◆ Problem requirements:
For each line of the data below, copy it if it holds the word "down".

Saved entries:
>>
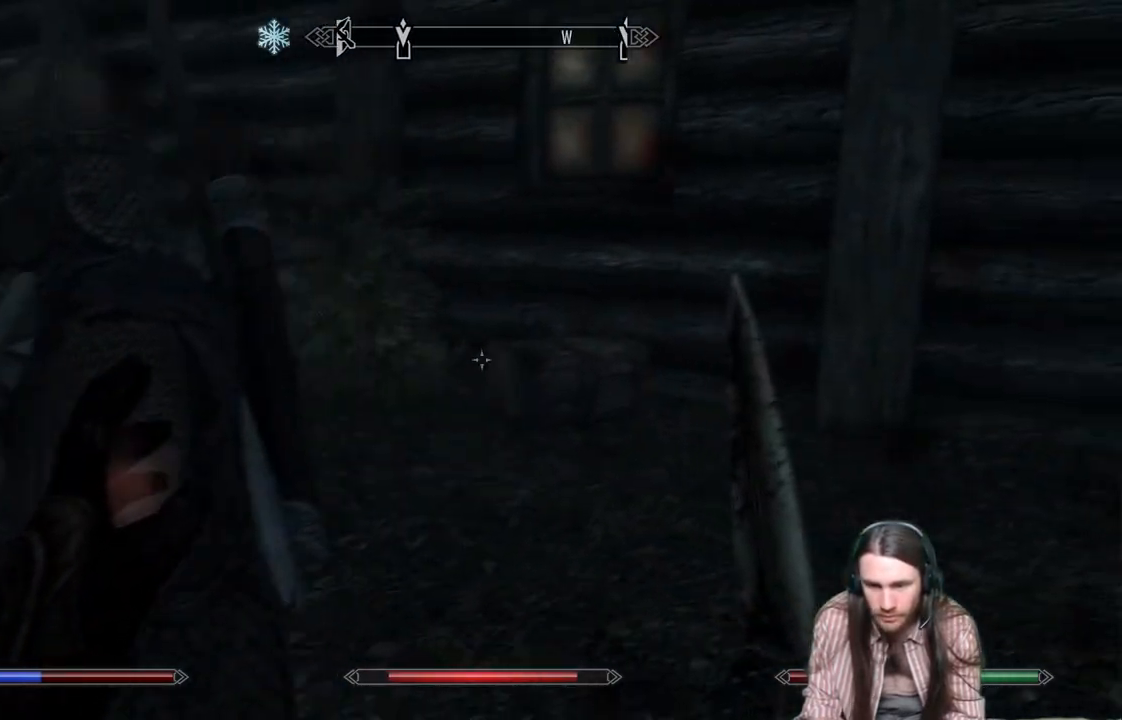
{"buttons": [], "left_stick": "center", "right_stick": "up-right", "events": [[383, "left_stick", "center"], [383, "right_stick", "up-right"]]}
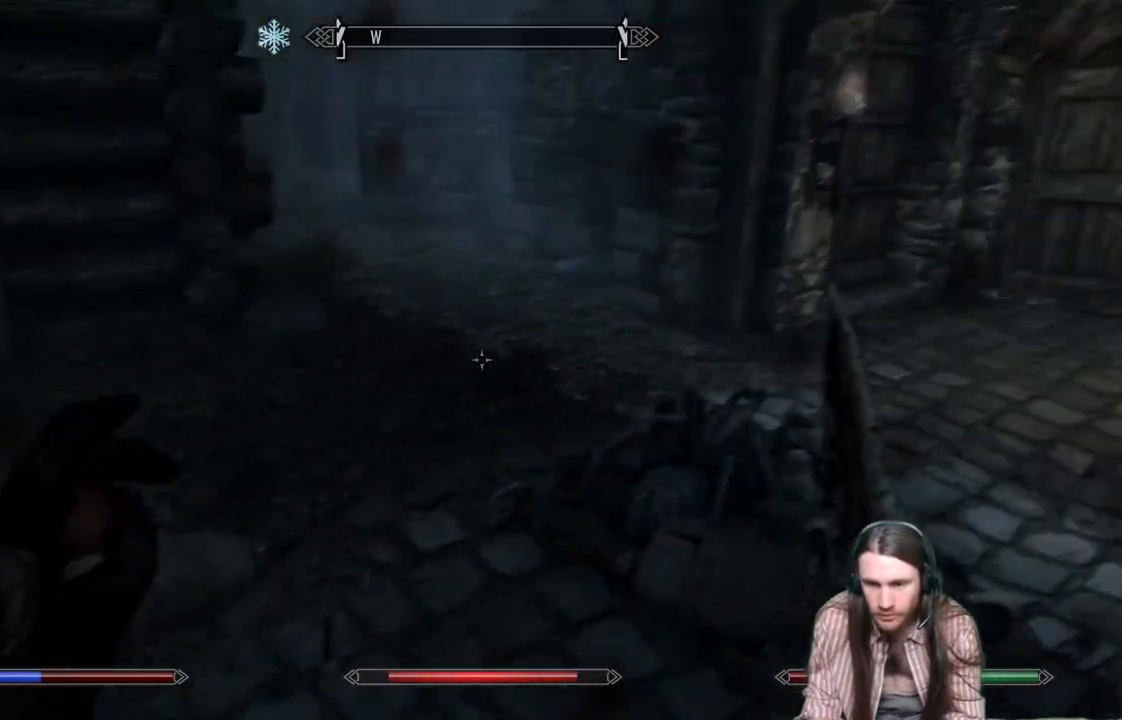
{"buttons": [], "left_stick": "up-left", "right_stick": "down-right", "events": [[33, "right_stick", "center"], [183, "right_stick", "right"], [450, "left_stick", "up-left"], [483, "right_stick", "down-right"]]}
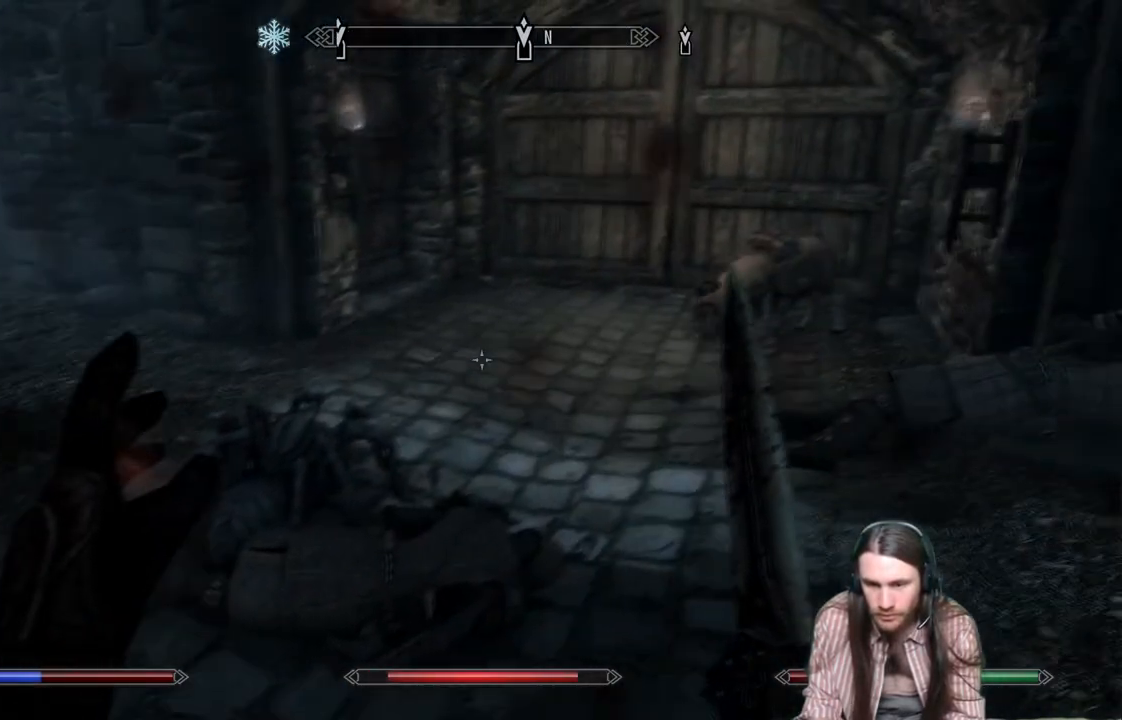
{"buttons": [], "left_stick": "center", "right_stick": "right", "events": [[67, "right_stick", "right"], [500, "left_stick", "center"]]}
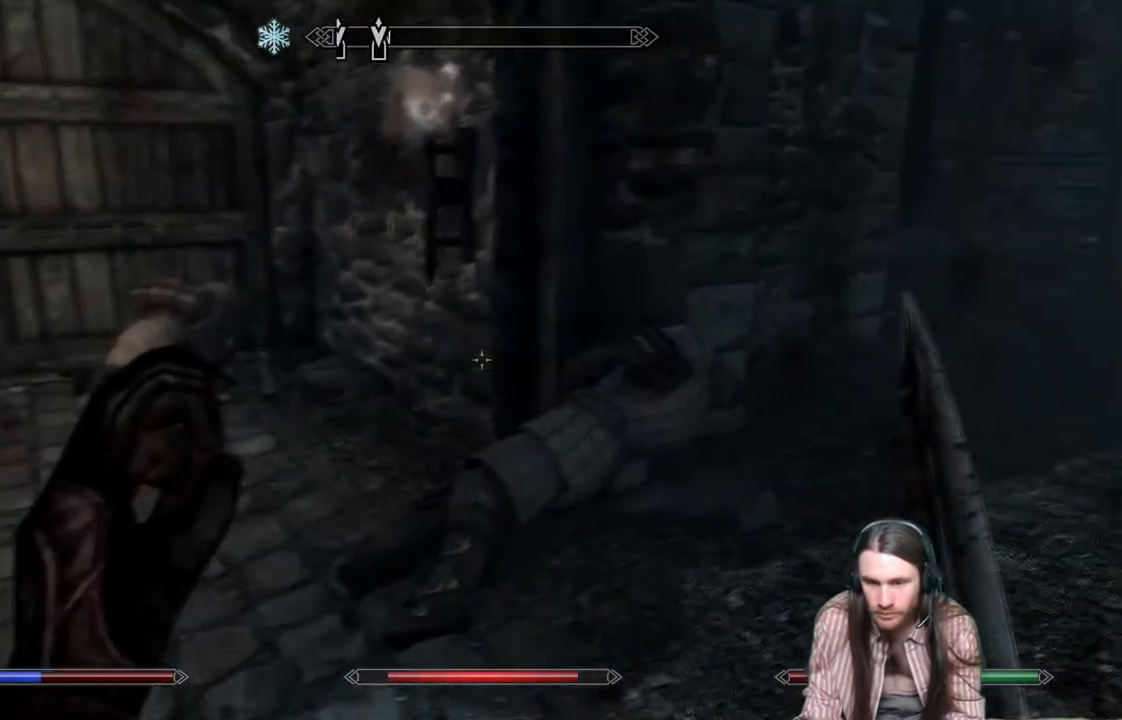
{"buttons": [], "left_stick": "left", "right_stick": "down-right", "events": [[233, "left_stick", "up-left"], [400, "left_stick", "left"], [467, "right_stick", "down-right"]]}
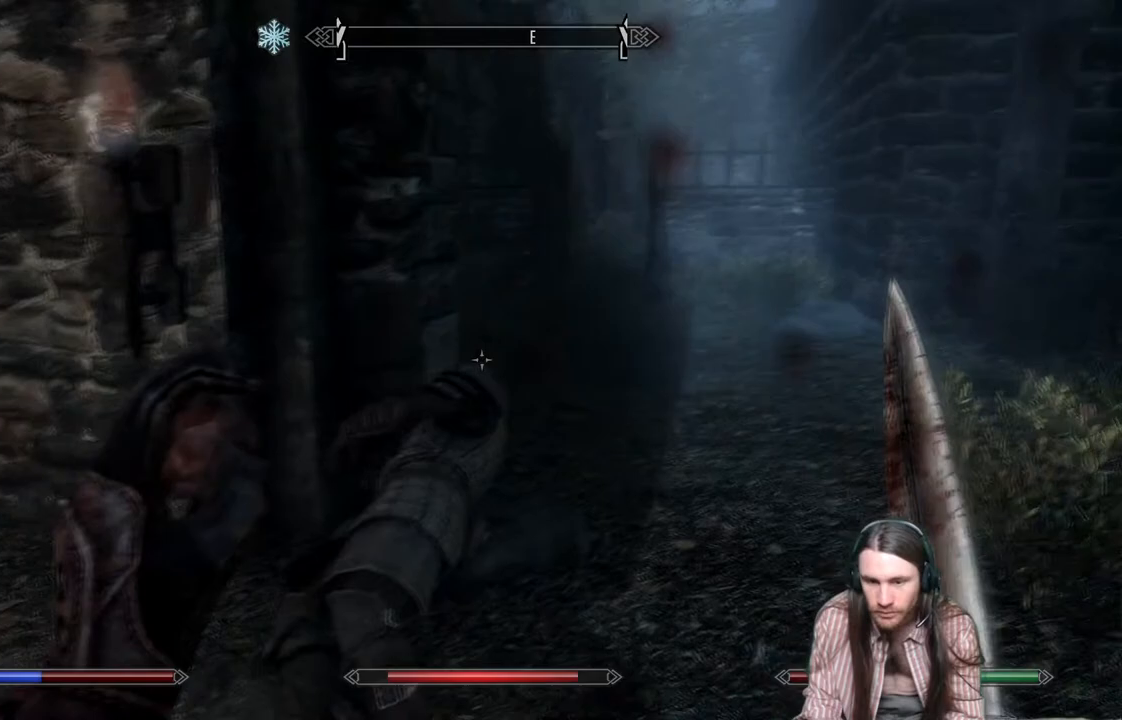
{"buttons": [], "left_stick": "up-left", "right_stick": "up-left", "events": [[67, "left_stick", "center"], [200, "right_stick", "down-left"], [333, "left_stick", "left"], [383, "left_stick", "up-left"], [450, "right_stick", "up-left"]]}
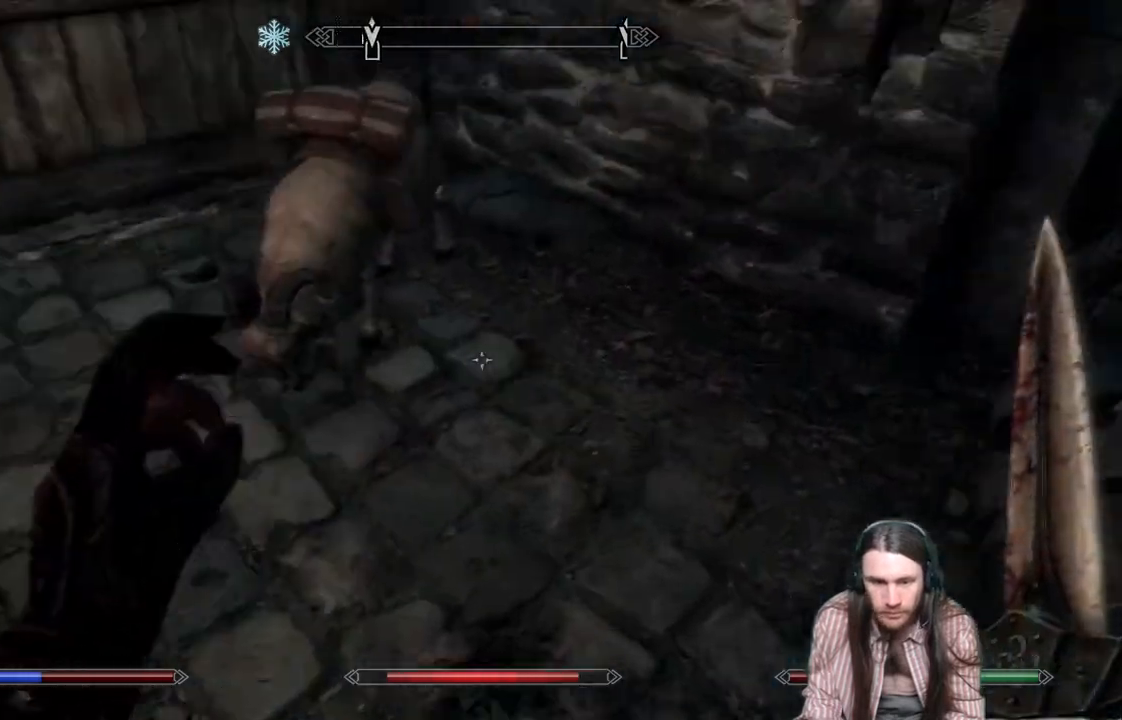
{"buttons": [], "left_stick": "center", "right_stick": "down-right", "events": [[67, "right_stick", "center"], [133, "left_stick", "up"], [250, "left_stick", "center"], [433, "right_stick", "down-right"]]}
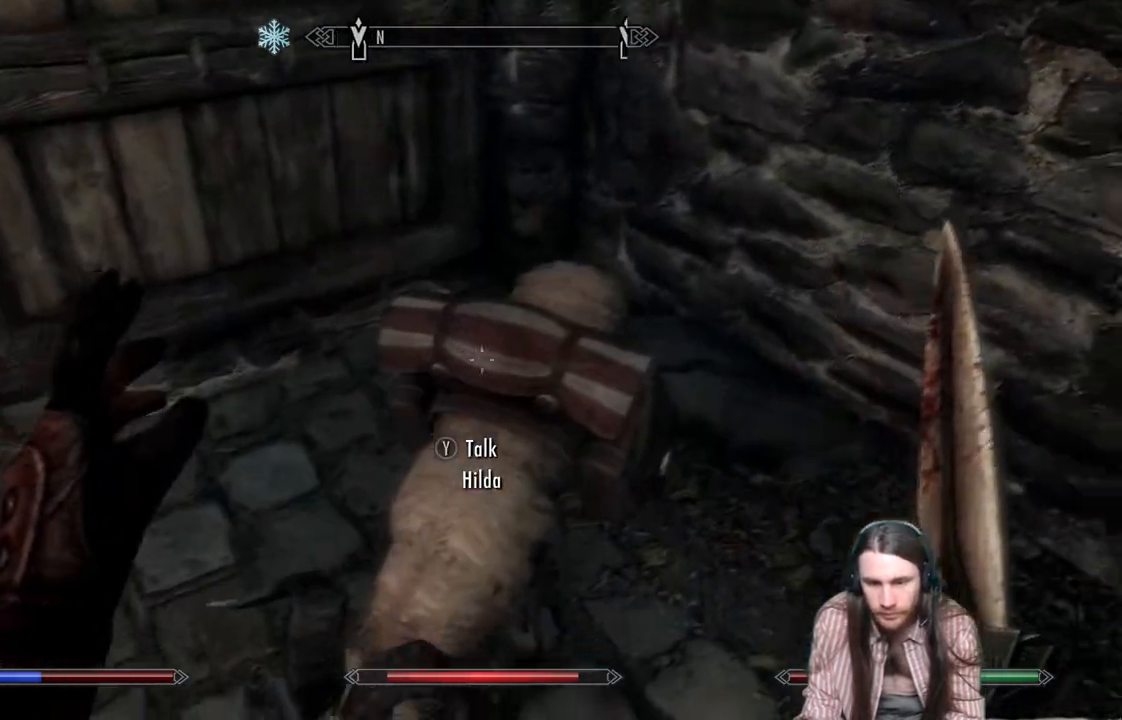
{"buttons": [], "left_stick": "center", "right_stick": "right", "events": [[83, "left_stick", "down"], [83, "right_stick", "right"], [200, "left_stick", "down-right"], [467, "left_stick", "center"]]}
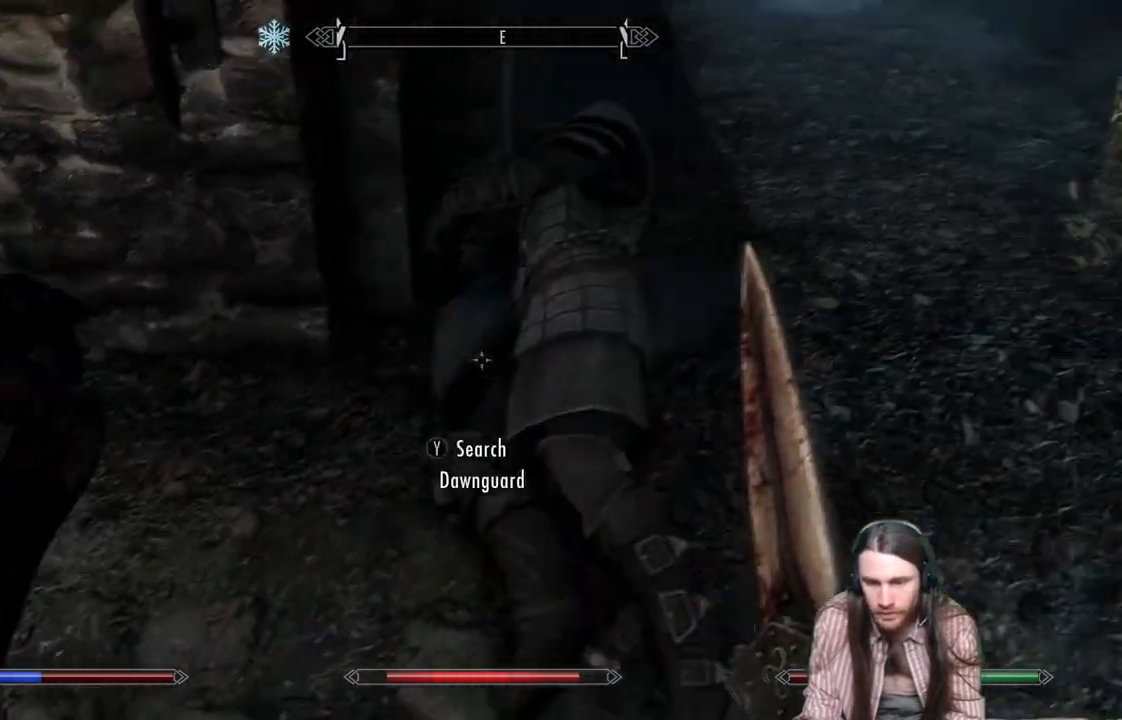
{"buttons": [], "left_stick": "down", "right_stick": "up-right", "events": [[33, "right_stick", "center"], [350, "right_stick", "up-right"], [383, "left_stick", "down"]]}
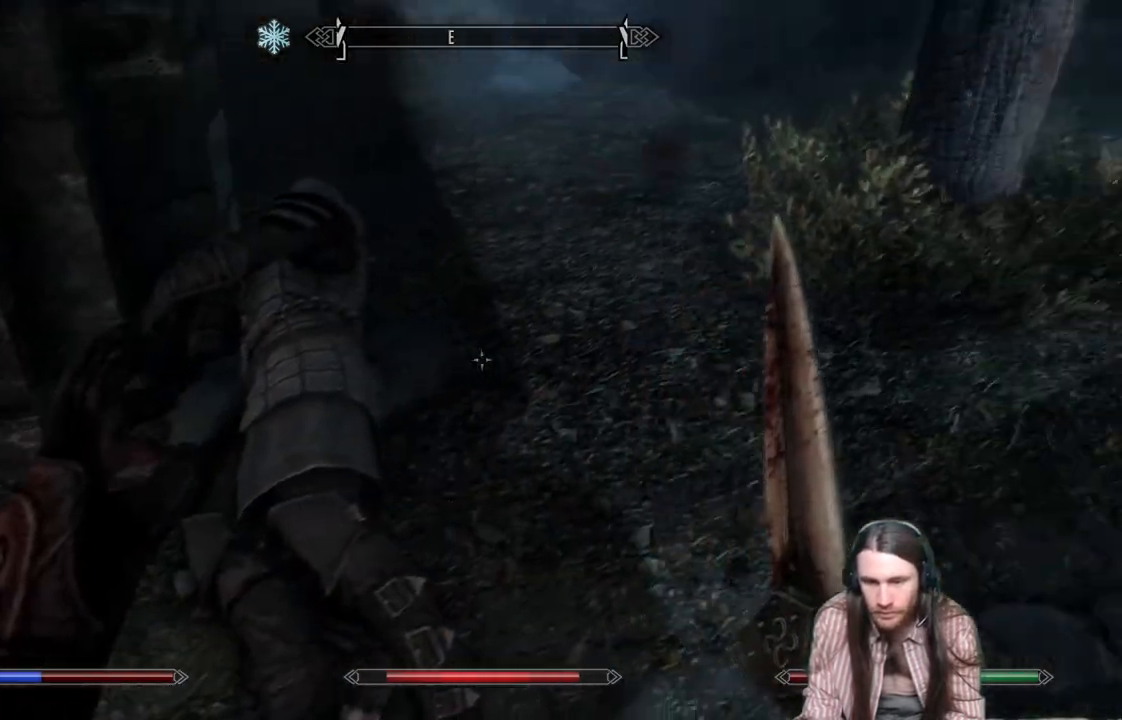
{"buttons": [], "left_stick": "down-left", "right_stick": "right", "events": [[17, "left_stick", "center"], [233, "right_stick", "right"], [383, "left_stick", "down-left"]]}
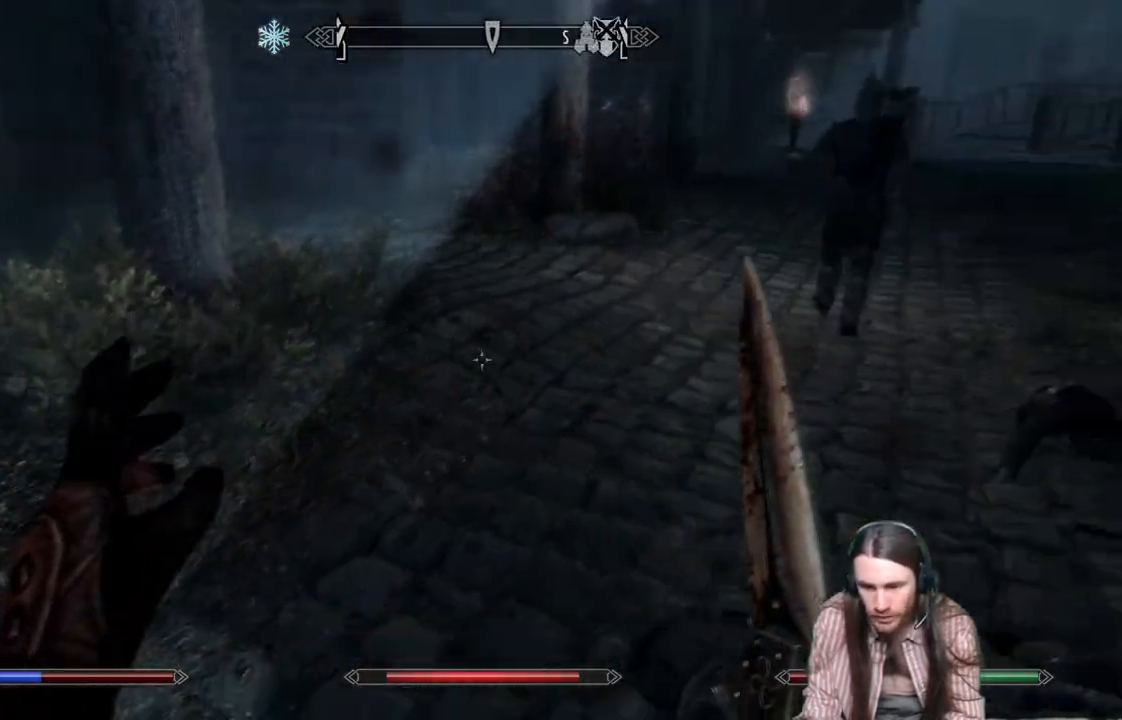
{"buttons": [], "left_stick": "up-right", "right_stick": "down-right", "events": [[67, "left_stick", "center"], [183, "right_stick", "center"], [217, "left_stick", "up"], [400, "left_stick", "up-right"], [400, "right_stick", "down-right"]]}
<<
◆ Task result:
{"buttons": [], "left_stick": "up-left", "right_stick": "down-right", "events": [[33, "right_stick", "center"], [183, "right_stick", "right"], [450, "left_stick", "up-left"], [483, "right_stick", "down-right"]]}
{"buttons": [], "left_stick": "left", "right_stick": "down-right", "events": [[233, "left_stick", "up-left"], [400, "left_stick", "left"], [467, "right_stick", "down-right"]]}
{"buttons": [], "left_stick": "up-left", "right_stick": "up-left", "events": [[67, "left_stick", "center"], [200, "right_stick", "down-left"], [333, "left_stick", "left"], [383, "left_stick", "up-left"], [450, "right_stick", "up-left"]]}
{"buttons": [], "left_stick": "center", "right_stick": "down-right", "events": [[67, "right_stick", "center"], [133, "left_stick", "up"], [250, "left_stick", "center"], [433, "right_stick", "down-right"]]}
{"buttons": [], "left_stick": "center", "right_stick": "right", "events": [[83, "left_stick", "down"], [83, "right_stick", "right"], [200, "left_stick", "down-right"], [467, "left_stick", "center"]]}
{"buttons": [], "left_stick": "down", "right_stick": "up-right", "events": [[33, "right_stick", "center"], [350, "right_stick", "up-right"], [383, "left_stick", "down"]]}
{"buttons": [], "left_stick": "down-left", "right_stick": "right", "events": [[17, "left_stick", "center"], [233, "right_stick", "right"], [383, "left_stick", "down-left"]]}
{"buttons": [], "left_stick": "up-right", "right_stick": "down-right", "events": [[67, "left_stick", "center"], [183, "right_stick", "center"], [217, "left_stick", "up"], [400, "left_stick", "up-right"], [400, "right_stick", "down-right"]]}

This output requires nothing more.